Frametail

Benchmarks

Create, inspect, run, and remove benchmarks over HTTP.

Benchmarks tie datasets and scorers to repeatable evaluation runs. These endpoints mirror what the TypeScript SDK exposes as Benchmark resource methods.

Base path: /api/v1/benchmarks. Authenticate as described in HTTP authentication.

List and create

List benchmarks

GET /api/v1/benchmarks

Returns JSON listing benchmarks visible to the authenticated project and organization.

Create benchmark

POST /api/v1/benchmarks

  • Body: JSON with at least the fields required by your workspace (for example name, dataset reference, and scorers configuration).
  • Returns: JSON describing the created benchmark, including its id for follow-up calls.

Single benchmark

Replace {id} with the benchmark id.

MethodPathPurpose
GET/api/v1/benchmarks/{id}Fetch configuration and status for one benchmark.
DELETE/api/v1/benchmarks/{id}Remove the benchmark from the project.

Start a run

POST /api/v1/benchmarks/{id}/start

  • Body: Optional JSON arguments depending on your evaluation setup (for example row subset, experiment flags, or runner options supported by the product).
  • Effect: Schedules or starts benchmark execution according to server rules and quota.

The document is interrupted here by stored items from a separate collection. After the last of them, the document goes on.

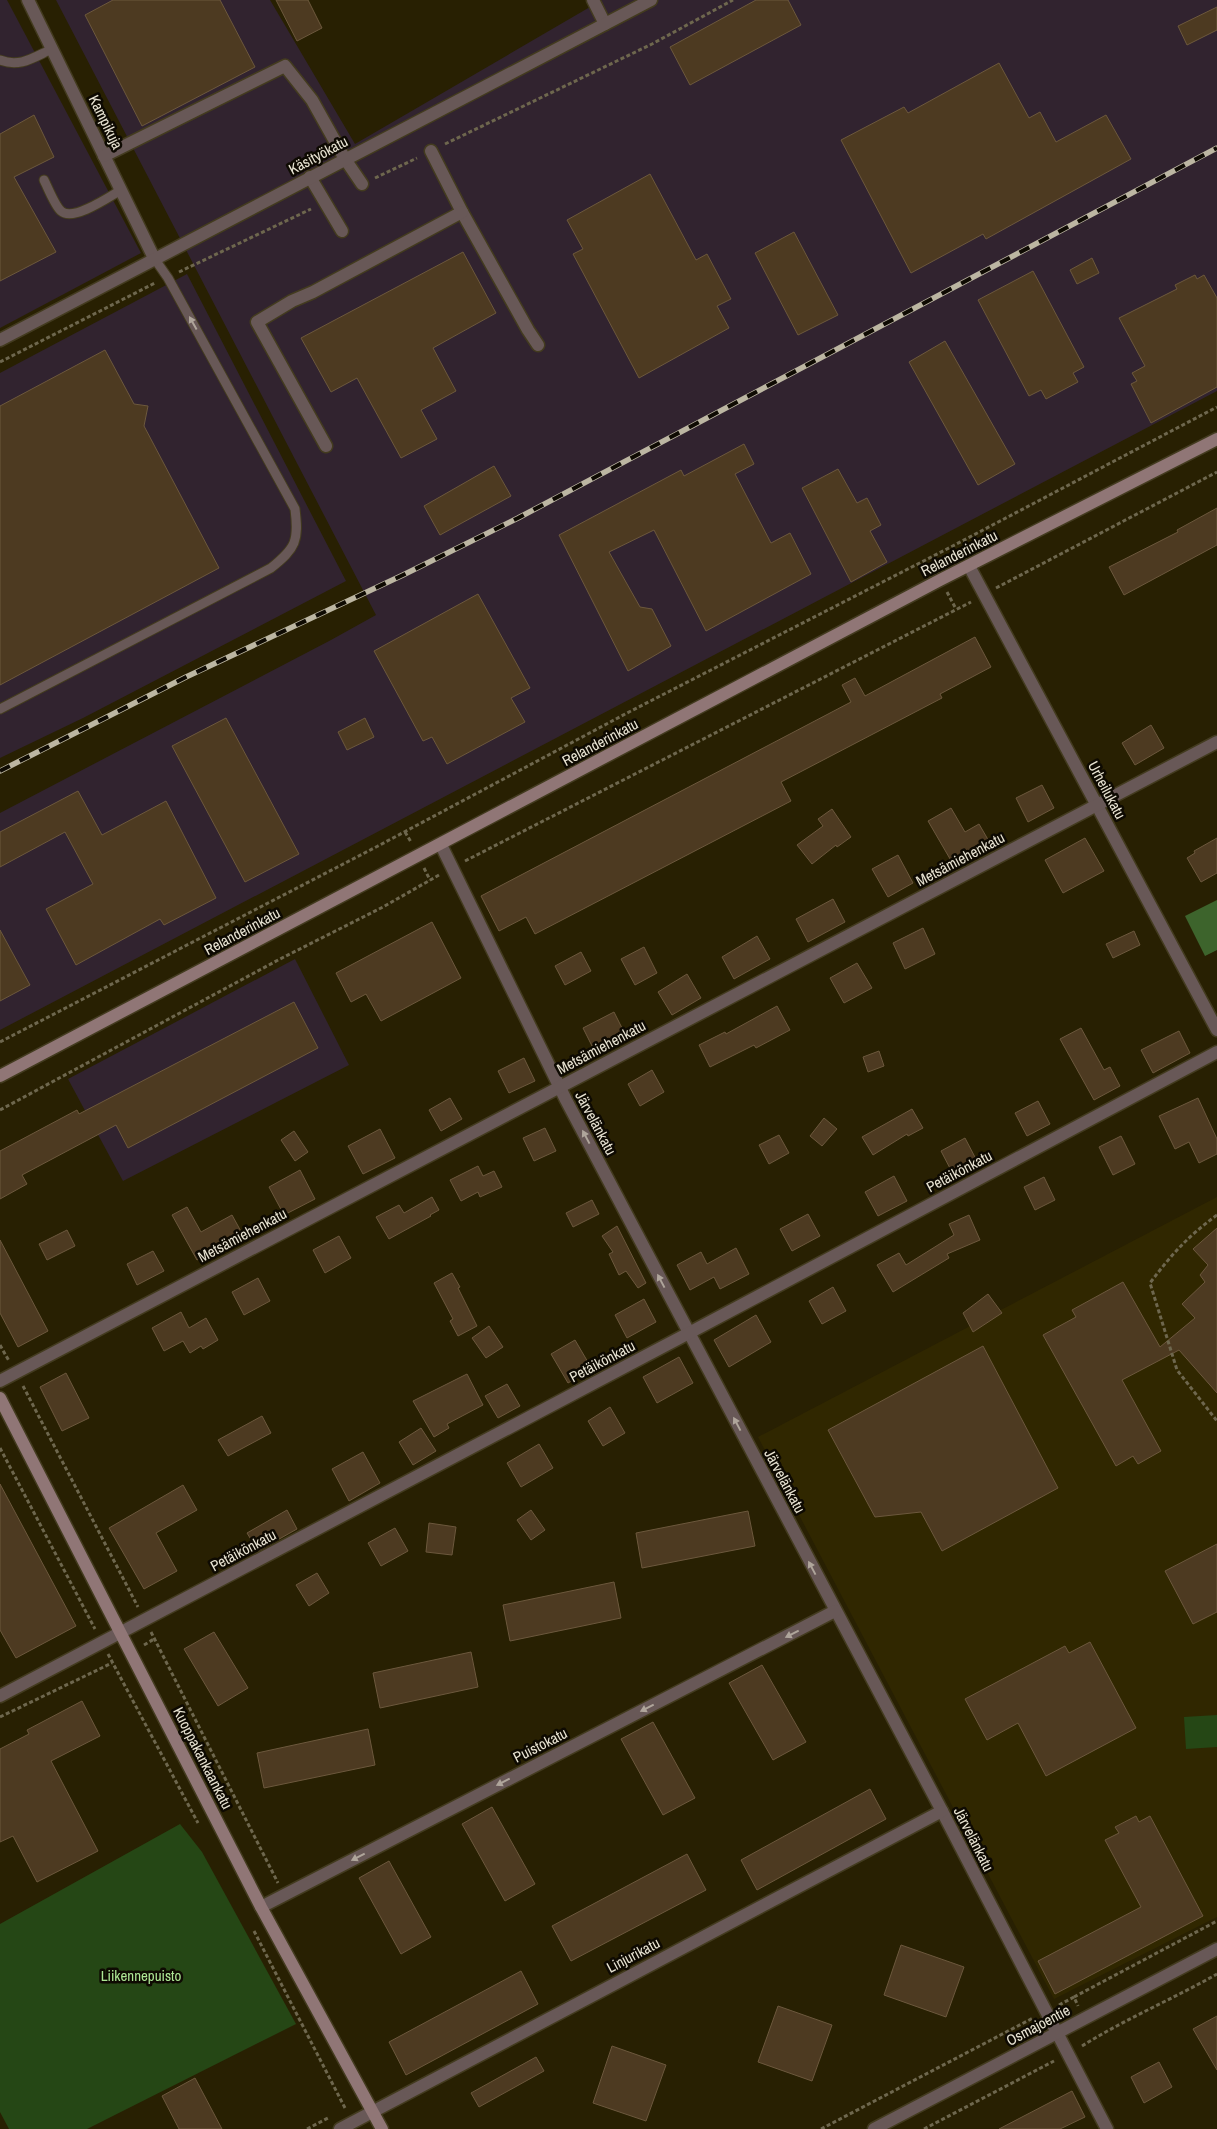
<svg xmlns="http://www.w3.org/2000/svg" width="1217" height="2129" viewBox="0 0 1217 2129" font-family="'Archivo Narrow',sans-serif">
<rect width="100%" height="100%" fill="#282002"/>
<!-- commercial -->
<g fill="#31232f">
<polygon points="0,0 7,0 141,253 0,328"/>
<polygon points="56,0 270,0 355,144 602,0 1217,0 1217,391 0,1030 0,813 331,640 376,615"/>
<polygon points="187,274 346,581 83,718 0,758 0,373"/>
<polygon points="295,959 349,1065 123,1181 68,1079"/>
</g>
<!-- built -->
<polygon fill="#302700" points="1217,1197 1217,1917 1054,1999 758,1437"/>
<!-- green -->
<g fill="#254715">
<polygon points="1217,1715 1217,1747 1186,1749 1184,1717"/>
<polygon points="180,1824 202,1852 296,2024 87,2129 9,2129 0,2112 0,1924"/>
</g>
<!-- forest -->
<polygon fill="#3d642c" points="1217,900 1217,950 1205,956 1185,916"/>
<!-- building -->
<g fill="#4d3a21" stroke="#6c583d">
<polygon points="113,0 220,0 255,67 142,126 85,15"/>
<polygon points="276,0 308,0 322,28 297,41"/>
<polygon points="756,0 788,0 801,25 690,85 670,47"/>
<polygon points="1217,7 1217,30 1187,45 1178,26"/>
<polygon points="999,63 1029,118 1040,112 1056,142 1106,115 1131,159 986,239 983,234 911,273 841,140 904,107 908,113"/>
<polygon points="34,115 54,157 14,177 56,252 0,281 0,134"/>
<polygon points="650,174 696,260 707,254 731,299 717,306 729,328 639,378 573,254 583,249 567,220"/>
<polygon points="794,232 838,315 798,335 755,253"/>
<polygon points="463,252 496,313 433,348 456,391 421,410 437,439 401,458 357,378 331,392 301,338"/>
<polygon points="1092,258 1099,273 1077,284 1070,270"/>
<polygon points="1033,271 1084,367 1073,373 1078,382 1046,399 1041,390 1029,396 978,300"/>
<polygon points="1195,275 1197,279 1204,275 1217,298 1217,387 1151,423 1131,384 1137,381 1132,373 1145,366 1119,318 1177,289 1175,285"/>
<polygon points="945,341 1015,464 978,485 909,362"/>
<polygon points="105,350 134,404 148,406 144,426 219,568 0,685 0,406"/>
<polygon points="744,444 754,464 735,474 771,543 790,533 811,574 706,631 654,530 609,552 640,607 652,609 671,646 628,671 559,535 681,470 684,476"/>
<polygon points="494,466 511,496 440,535 424,506"/>
<polygon points="838,469 857,503 867,498 881,525 870,531 887,562 851,582 802,488"/>
<polygon points="1217,508 1217,545 1124,595 1109,567 1178,532 1177,530"/>
<polygon points="478,594 530,688 511,698 525,722 447,764 432,737 423,741 374,651"/>
<polygon points="975,637 991,667 940,694 942,698 781,782 791,801 535,934 526,917 499,931 481,896 851,702 842,685 855,678 865,696"/>
<polygon points="226,718 299,854 245,882 172,746"/>
<polygon points="365,718 374,737 347,750 338,732"/>
<polygon points="1151,725 1164,748 1135,765 1122,743"/>
<polygon points="1042,785 1054,808 1028,822 1016,798"/>
<polygon points="78,791 102,835 166,801 216,898 164,925 160,919 76,965 46,909 93,884 65,832 0,867 0,832"/>
<polygon points="951,808 965,832 979,824 990,843 953,864 928,821"/>
<polygon points="832,809 851,837 837,847 836,845 812,864 797,845 823,826 818,819"/>
<polygon points="1085,838 1104,871 1063,893 1045,860"/>
<polygon points="1217,838 1217,873 1201,882 1187,858 1195,853 1194,851"/>
<polygon points="898,855 913,883 888,897 872,869"/>
<polygon points="833,899 845,922 808,942 796,919"/>
<polygon points="432,922 461,978 381,1021 366,994 351,1002 336,973"/>
<polygon points="923,928 935,954 905,969 893,943"/>
<polygon points="0,930 30,985 0,1001"/>
<polygon points="1134,931 1140,945 1113,958 1106,944"/>
<polygon points="757,936 770,959 734,979 722,957"/>
<polygon points="644,947 657,973 635,985 621,959"/>
<polygon points="581,952 591,971 565,985 555,966"/>
<polygon points="857,963 872,988 844,1003 830,978"/>
<polygon points="687,974 701,998 672,1015 658,992"/>
<polygon points="294,1002 318,1048 128,1148 116,1125 22,1175 27,1184 0,1199 0,1151 77,1110 79,1114"/>
<polygon points="777,1006 790,1030 756,1048 754,1045 710,1067 699,1045 725,1032 726,1034"/>
<polygon points="614,1012 627,1038 596,1054 583,1028"/>
<polygon points="1081,1028 1104,1070 1110,1067 1120,1086 1094,1100 1060,1039"/>
<polygon points="1179,1031 1190,1053 1153,1073 1141,1050"/>
<polygon points="879,1051 884,1066 868,1072 863,1057"/>
<polygon points="524,1058 535,1081 509,1093 498,1071"/>
<polygon points="652,1070 664,1092 640,1106 628,1084"/>
<polygon points="450,1098 462,1119 441,1131 429,1110"/>
<polygon points="1198,1098 1217,1139 1217,1154 1199,1163 1189,1142 1175,1149 1159,1116"/>
<polygon points="1038,1101 1050,1124 1027,1136 1015,1113"/>
<polygon points="912,1109 923,1128 908,1136 907,1134 873,1155 862,1137"/>
<polygon points="824,1118 837,1129 822,1146 810,1136"/>
<polygon points="545,1128 556,1151 534,1161 523,1138"/>
<polygon points="380,1129 395,1158 363,1174 348,1146"/>
<polygon points="294,1131 308,1152 295,1161 281,1140"/>
<polygon points="779,1135 789,1153 769,1164 759,1145"/>
<polygon points="1121,1136 1135,1164 1113,1175 1099,1147"/>
<polygon points="965,1138 977,1161 953,1174 941,1151"/>
<polygon points="478,1166 483,1176 494,1171 502,1187 480,1197 478,1192 461,1201 450,1180"/>
<polygon points="300,1170 315,1199 284,1215 269,1187"/>
<polygon points="894,1176 907,1201 878,1216 865,1192"/>
<polygon points="1044,1177 1055,1200 1035,1210 1024,1187"/>
<polygon points="432,1197 439,1210 430,1215 431,1216 389,1239 376,1217 399,1205 404,1213"/>
<polygon points="592,1200 599,1214 573,1227 566,1213"/>
<polygon points="187,1207 201,1232 232,1215 243,1235 197,1260 172,1215"/>
<polygon points="808,1214 820,1236 792,1251 780,1229"/>
<polygon points="969,1215 980,1240 947,1254 949,1258 893,1292 877,1265 899,1253 906,1265 954,1235 949,1224"/>
<polygon points="617,1226 646,1283 638,1288 626,1271 619,1275 609,1254 613,1252 602,1236"/>
<polygon points="1217,1228 1217,1393 1179,1350 1122,1380 1161,1451 1138,1464 1133,1456 1116,1466 1043,1335 1076,1317 1072,1310 1123,1282 1160,1347 1195,1318 1182,1304 1205,1282 1200,1275 1208,1265 1193,1249"/>
<polygon points="67,1230 75,1246 47,1260 39,1244"/>
<polygon points="339,1236 351,1258 325,1273 313,1250"/>
<polygon points="0,1240 48,1331 18,1347 0,1313"/>
<polygon points="736,1248 749,1274 720,1289 714,1277 690,1290 677,1265 701,1252 707,1264"/>
<polygon points="153,1251 164,1271 137,1285 127,1264"/>
<polygon points="452,1273 460,1287 458,1288 477,1326 458,1336 450,1321 453,1319 434,1283"/>
<polygon points="258,1278 270,1301 244,1315 232,1292"/>
<polygon points="833,1287 846,1311 822,1324 809,1301"/>
<polygon points="988,1294 1002,1313 973,1332 963,1313"/>
<polygon points="644,1299 656,1322 627,1338 615,1315"/>
<polygon points="181,1312 189,1328 206,1318 218,1340 203,1349 201,1346 190,1353 183,1341 164,1351 152,1328"/>
<polygon points="756,1315 771,1342 729,1367 714,1340"/>
<polygon points="489,1326 503,1347 486,1358 472,1338"/>
<polygon points="575,1340 592,1369 568,1383 551,1354"/>
<polygon points="983,1346 1058,1488 942,1551 921,1512 875,1517 828,1430"/>
<polygon points="679,1357 693,1383 657,1403 643,1377"/>
<polygon points="66,1373 89,1418 62,1431 40,1387"/>
<polygon points="467,1374 483,1405 447,1424 449,1428 434,1437 413,1401"/>
<polygon points="507,1384 520,1406 498,1418 485,1396"/>
<polygon points="610,1407 625,1433 603,1446 588,1421"/>
<polygon points="262,1416 271,1433 228,1456 218,1440"/>
<polygon points="421,1428 436,1451 413,1465 399,1442"/>
<polygon points="539,1444 553,1468 521,1487 507,1463"/>
<polygon points="363,1452 380,1483 349,1501 332,1469"/>
<polygon points="0,1484 76,1626 16,1658 0,1630"/>
<polygon points="183,1485 197,1510 156,1533 177,1571 144,1589 109,1528"/>
<polygon points="287,1510 297,1529 258,1551 247,1533"/>
<polygon points="531,1510 545,1530 531,1540 517,1520"/>
<polygon points="748,1511 755,1546 642,1568 636,1533"/>
<polygon points="429,1523 456,1527 452,1555 426,1552"/>
<polygon points="395,1528 408,1551 381,1566 368,1543"/>
<polygon points="1217,1544 1217,1612 1193,1624 1165,1571"/>
<polygon points="317,1573 329,1593 309,1606 296,1585"/>
<polygon points="614,1582 621,1618 510,1641 503,1605"/>
<polygon points="214,1632 248,1688 218,1706 184,1649"/>
<polygon points="1090,1642 1136,1728 1046,1776 1018,1723 987,1740 965,1699 1065,1646 1069,1653"/>
<polygon points="471,1652 478,1687 380,1708 373,1673"/>
<polygon points="762,1665 806,1742 773,1760 729,1683"/>
<polygon points="82,1701 100,1736 51,1761 98,1851 37,1882 13,1836 0,1842 0,1749 29,1734 27,1730"/>
<polygon points="653,1722 695,1798 663,1815 621,1739"/>
<polygon points="368,1729 375,1765 264,1788 257,1753"/>
<polygon points="870,1789 886,1819 757,1890 741,1860"/>
<polygon points="492,1807 535,1884 505,1901 462,1824"/>
<polygon points="1136,1816 1139,1822 1150,1816 1203,1916 1055,1994 1038,1961 1141,1907 1105,1840 1119,1833 1115,1827"/>
<polygon points="687,1854 706,1890 571,1961 552,1926"/>
<polygon points="389,1861 431,1937 401,1954 359,1878"/>
<polygon points="901,1945 964,1967 946,2017 884,1995"/>
<polygon points="521,1971 538,2004 406,2075 389,2042"/>
<polygon points="778,2006 832,2025 812,2081 758,2062"/>
<polygon points="1217,2016 1217,2070 1193,2029"/>
<polygon points="612,2046 666,2065 646,2121 593,2103"/>
<polygon points="536,2057 544,2071 479,2107 471,2093"/>
<polygon points="1159,2062 1172,2087 1144,2103 1131,2077"/>
<polygon points="195,2078 222,2129 179,2129 162,2096"/>
<polygon points="1072,2091 1085,2117 1060,2129 999,2129"/>
</g>
<g fill="none" stroke-linecap="round" stroke-linejoin="round">
<defs>
<g id="service">
<path d="M0,60C20,68 34,57 52,49"/>
<path d="M44,180C48,188 55,206 61,211C73,222 109,197 121,190"/>
<path d="M0,709L271,568C296,548 299,541 295,509L168,278L154,258"/>
</g>
<g id="minor">
<polyline points="28,0 154,258"/>
<polyline points="593,0 605,24"/>
<polyline points="431,151 462,212 528,330 538,345"/>
<polyline points="104,156 285,66 312,100 345,159 362,184"/>
<polyline points="310,177 342,231"/>
<polyline points="0,340 651,0"/>
<polyline points="326,446 257,322 292,301 313,292 462,212"/>
<polyline points="969,566 1217,1030"/>
<polyline points="441,845 566,1100 942,1811 1107,2129"/>
<polyline points="0,1381 1217,742"/>
<polyline points="0,1696 689,1333 1217,1052"/>
<polyline points="261,1907 835,1611"/>
<polyline points="340,2129 942,1811"/>
</g>
<polyline id="tertiary" points="874,2129 1217,1949"/>
<g id="secondary">
<polyline points="0,1076 940,580 1217,439"/>
<polyline points="0,1398 261,1907 382,2129"/>
</g>
</defs>
<!-- service casing -->
<use href="#service" stroke="#433b1f" stroke-width="11"/>
<!-- minor casing -->
<use href="#minor" stroke="#433b1f" stroke-width="15"/>
<!-- tertiary casing -->
<use href="#tertiary" stroke="#433b1f" stroke-width="15"/>
<!-- secondary casing -->
<use href="#secondary" stroke="#433b1f" stroke-width="15"/>
<!-- path -->
<g stroke="#6e674e" stroke-width="3" stroke-dasharray="4 2.5" stroke-linecap="butt">
<polyline points="445,144 652,44 733,0"/>
<polyline points="375,178 417,158"/>
<polyline points="179,272 311,209"/>
<polyline points="0,362 155,283"/>
<polyline points="996,588 1217,472"/>
<polyline points="947,592 956,609"/>
<polyline points="405,832 411,842"/>
<polyline points="465,861 971,602"/>
<polyline points="424,868 430,880"/>
<polyline points="0,1042 378,846 629,712 945,550 1217,407"/>
<polyline points="0,1110 280,959 383,907 439,875"/>
<path d="M1217,1215C1187,1237 1172,1254 1150,1283L1177,1370L1217,1421"/>
<polyline points="0,1345 9,1361"/>
<polyline points="23,1386 138,1607"/>
<polyline points="0,1448 95,1629"/>
<polyline points="151,1632 278,1883"/>
<polyline points="144,1645 154,1639"/>
<polyline points="108,1654 198,1823"/>
<polyline points="0,1717 112,1663"/>
<polyline points="254,1931 345,2108 344,2109"/>
<polyline points="1074,1997 1217,1921"/>
<polyline points="1059,2005 1074,1997 1078,2006"/>
<path d="M1082,2046C1125,2019 1173,1999 1217,1974"/>
<polyline points="307,2129 328,2118"/>
<polyline points="821,2129 1033,2018"/>
<polyline points="924,2129 1054,2061"/>
</g>
<!-- service -->
<use href="#service" stroke="#685857" stroke-width="9"/>
<!-- minor -->
<use href="#minor" stroke="#685857" stroke-width="12"/>
<!-- tertiary -->
<use href="#tertiary" stroke="#685857" stroke-width="12"/>
<!-- secondary -->
<use href="#secondary" stroke="#907676" stroke-width="12"/>
<defs>
<polyline id="rail" points="0,771 186,677 403,575 518,518 1217,148"/>
</defs>
<!-- rail casing -->
<use href="#rail" stroke="#bcb6a2" stroke-width="5.5"/>
<!-- rail -->
<use href="#rail" stroke="#0e0a02" stroke-width="4" stroke-dasharray="11" stroke-linecap="butt"/>
</g>
<!-- one-way arrows -->
<defs><path id="oneway-solid" d="M-6-.8H1V-3.2L6.5 0L1 3.2V.8H-6Z" transform="scale(1.25)"/></defs>
<g fill="#afa59b">
<use href="#oneway-solid" transform="translate(193 323) rotate(-119)"/>
<use href="#oneway-solid" transform="translate(586 1137) rotate(-118)"/>
<use href="#oneway-solid" transform="translate(661 1281) rotate(-118)"/>
<use href="#oneway-solid" transform="translate(737 1424) rotate(-118)"/>
<use href="#oneway-solid" transform="translate(812 1568) rotate(-118)"/>
<use href="#oneway-solid" transform="translate(792 1634) rotate(153)"/>
<use href="#oneway-solid" transform="translate(647 1708) rotate(153)"/>
<use href="#oneway-solid" transform="translate(503 1782) rotate(153)"/>
<use href="#oneway-solid" transform="translate(358 1857) rotate(153)"/>
</g>
<g text-anchor="middle" dominant-baseline="central" stroke-width="5" stroke-linejoin="round" paint-order="stroke">
<!-- street labels -->
<g font-size="15" fill="#e9e4d3" stroke="#0e0a02">
<text transform="translate(106 122) rotate(64)">Kampikuja</text>
<text transform="translate(318 155) rotate(-28)">Käsityökatu</text>
<text transform="translate(959 553) rotate(-27)">Relanderinkatu</text>
<text transform="translate(600 742) rotate(-28)">Relanderinkatu</text>
<text transform="translate(1107 790) rotate(62)">Urheilukatu</text>
<text transform="translate(960 859) rotate(-28)">Metsämiehenkatu</text>
<text transform="translate(242 931) rotate(-28)">Relanderinkatu</text>
<text transform="translate(601 1047) rotate(-28)">Metsämiehenkatu</text>
<text transform="translate(596 1123) rotate(62)">Järvelänkatu</text>
<text transform="translate(959 1171) rotate(-28)">Petäikönkatu</text>
<text transform="translate(242 1235) rotate(-28)">Metsämiehenkatu</text>
<text transform="translate(602 1361) rotate(-28)">Petäikönkatu</text>
<text transform="translate(785 1481) rotate(62)">Järvelänkatu</text>
<text transform="translate(243 1550) rotate(-28)">Petäikönkatu</text>
<text transform="translate(540 1745) rotate(-27)">Puistokatu</text>
<text transform="translate(203 1758) rotate(63)">Kuoppakankaankatu</text>
<text transform="translate(974 1839) rotate(63)">Järvelänkatu</text>
<text transform="translate(633 1955) rotate(-28)">Linjurikatu</text>
<text transform="translate(1038 2025) rotate(-28)">Osmajoentie</text>
</g>
<!-- park labels -->
<g font-size="15" fill="#ade795" stroke="#0e0a02">
<text x="141" y="1975">Liikennepuisto</text>
</g>
</g>
</svg>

Poll the benchmark GET route or inspect the tasks route below to monitor progress.

Tasks

GET /api/v1/benchmarks/{id}/tasks

Returns JSON describing outstanding and completed work units (tasks) associated with the benchmark run, suitable for progress UIs or batch orchestration.

Best practices

  • Idempotency: starting the same benchmark twice may enqueue duplicate work; guard with client-side locks or check status first.
  • Cost: benchmark runs can invoke generative models and scorers; monitor usage while iterating.
  • SDK: prefer Benchmark helpers for typed requests and consistent error handling.